DATA RECORDS: Begin

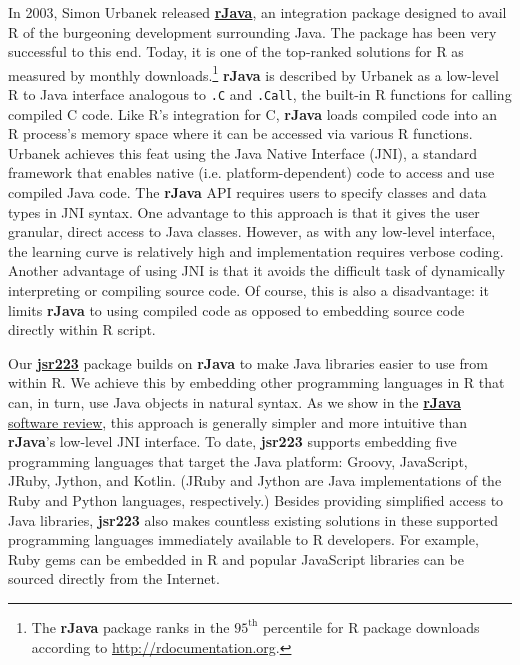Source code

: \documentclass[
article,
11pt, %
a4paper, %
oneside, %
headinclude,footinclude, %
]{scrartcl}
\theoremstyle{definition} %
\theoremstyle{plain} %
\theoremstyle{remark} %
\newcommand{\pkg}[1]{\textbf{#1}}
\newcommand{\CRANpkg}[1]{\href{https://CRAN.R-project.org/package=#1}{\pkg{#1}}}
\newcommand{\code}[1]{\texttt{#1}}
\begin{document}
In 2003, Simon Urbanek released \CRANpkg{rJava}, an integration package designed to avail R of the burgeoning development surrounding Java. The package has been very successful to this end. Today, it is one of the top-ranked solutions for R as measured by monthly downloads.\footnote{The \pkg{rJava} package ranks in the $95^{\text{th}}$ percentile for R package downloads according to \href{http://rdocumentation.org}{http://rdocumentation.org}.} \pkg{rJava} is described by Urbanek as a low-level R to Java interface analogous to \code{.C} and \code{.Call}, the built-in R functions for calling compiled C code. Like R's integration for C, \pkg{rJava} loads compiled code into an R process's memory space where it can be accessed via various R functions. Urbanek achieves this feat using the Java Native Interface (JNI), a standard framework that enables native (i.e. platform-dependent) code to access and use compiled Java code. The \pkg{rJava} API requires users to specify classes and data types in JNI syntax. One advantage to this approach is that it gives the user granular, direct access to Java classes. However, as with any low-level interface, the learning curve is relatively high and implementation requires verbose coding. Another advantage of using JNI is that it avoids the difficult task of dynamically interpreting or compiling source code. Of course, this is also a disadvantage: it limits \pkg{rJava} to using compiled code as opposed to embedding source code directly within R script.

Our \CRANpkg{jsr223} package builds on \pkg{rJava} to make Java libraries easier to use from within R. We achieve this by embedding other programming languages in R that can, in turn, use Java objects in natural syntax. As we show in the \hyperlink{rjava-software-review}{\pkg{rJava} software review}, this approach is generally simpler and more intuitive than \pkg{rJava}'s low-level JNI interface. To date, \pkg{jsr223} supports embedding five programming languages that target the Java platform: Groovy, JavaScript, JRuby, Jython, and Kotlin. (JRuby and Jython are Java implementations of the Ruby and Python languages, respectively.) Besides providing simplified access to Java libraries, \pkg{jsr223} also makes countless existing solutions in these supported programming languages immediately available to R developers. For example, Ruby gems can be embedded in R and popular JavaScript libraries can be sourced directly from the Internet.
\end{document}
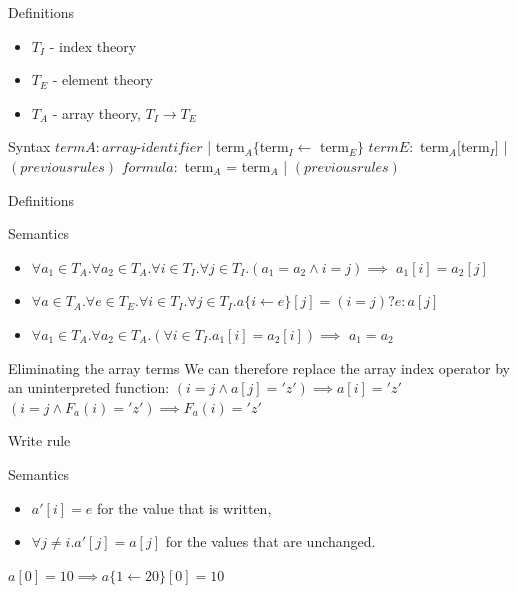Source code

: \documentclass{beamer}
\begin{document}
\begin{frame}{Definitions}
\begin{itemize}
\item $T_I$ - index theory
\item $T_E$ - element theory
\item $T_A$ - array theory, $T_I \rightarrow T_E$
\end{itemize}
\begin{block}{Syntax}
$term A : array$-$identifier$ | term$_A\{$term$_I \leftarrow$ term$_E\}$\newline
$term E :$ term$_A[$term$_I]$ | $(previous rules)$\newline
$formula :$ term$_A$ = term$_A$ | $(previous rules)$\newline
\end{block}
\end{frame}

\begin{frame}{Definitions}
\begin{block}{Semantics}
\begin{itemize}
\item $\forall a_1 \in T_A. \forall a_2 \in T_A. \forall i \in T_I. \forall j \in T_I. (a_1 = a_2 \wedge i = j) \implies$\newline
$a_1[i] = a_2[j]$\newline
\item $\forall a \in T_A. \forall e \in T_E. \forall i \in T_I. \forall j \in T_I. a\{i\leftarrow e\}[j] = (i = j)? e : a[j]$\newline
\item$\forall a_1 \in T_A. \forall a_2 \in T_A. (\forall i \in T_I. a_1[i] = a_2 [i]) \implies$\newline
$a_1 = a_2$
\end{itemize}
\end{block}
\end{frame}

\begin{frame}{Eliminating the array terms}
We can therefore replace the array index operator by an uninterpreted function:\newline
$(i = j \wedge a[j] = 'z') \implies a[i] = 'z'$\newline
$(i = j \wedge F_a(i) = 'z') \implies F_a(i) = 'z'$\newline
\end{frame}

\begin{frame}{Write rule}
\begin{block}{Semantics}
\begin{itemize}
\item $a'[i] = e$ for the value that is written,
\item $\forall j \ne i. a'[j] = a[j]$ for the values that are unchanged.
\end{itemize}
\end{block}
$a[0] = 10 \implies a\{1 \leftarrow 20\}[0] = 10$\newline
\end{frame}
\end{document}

DATA RECORDS: End

_WHAT THE TASK ASKS_
List the lines of the entries that include "theory".

_WRITTEN REPLY_
\item $T_I$ - index theory
\item $T_E$ - element theory
\item $T_A$ - array theory, $T_I \rightarrow T_E$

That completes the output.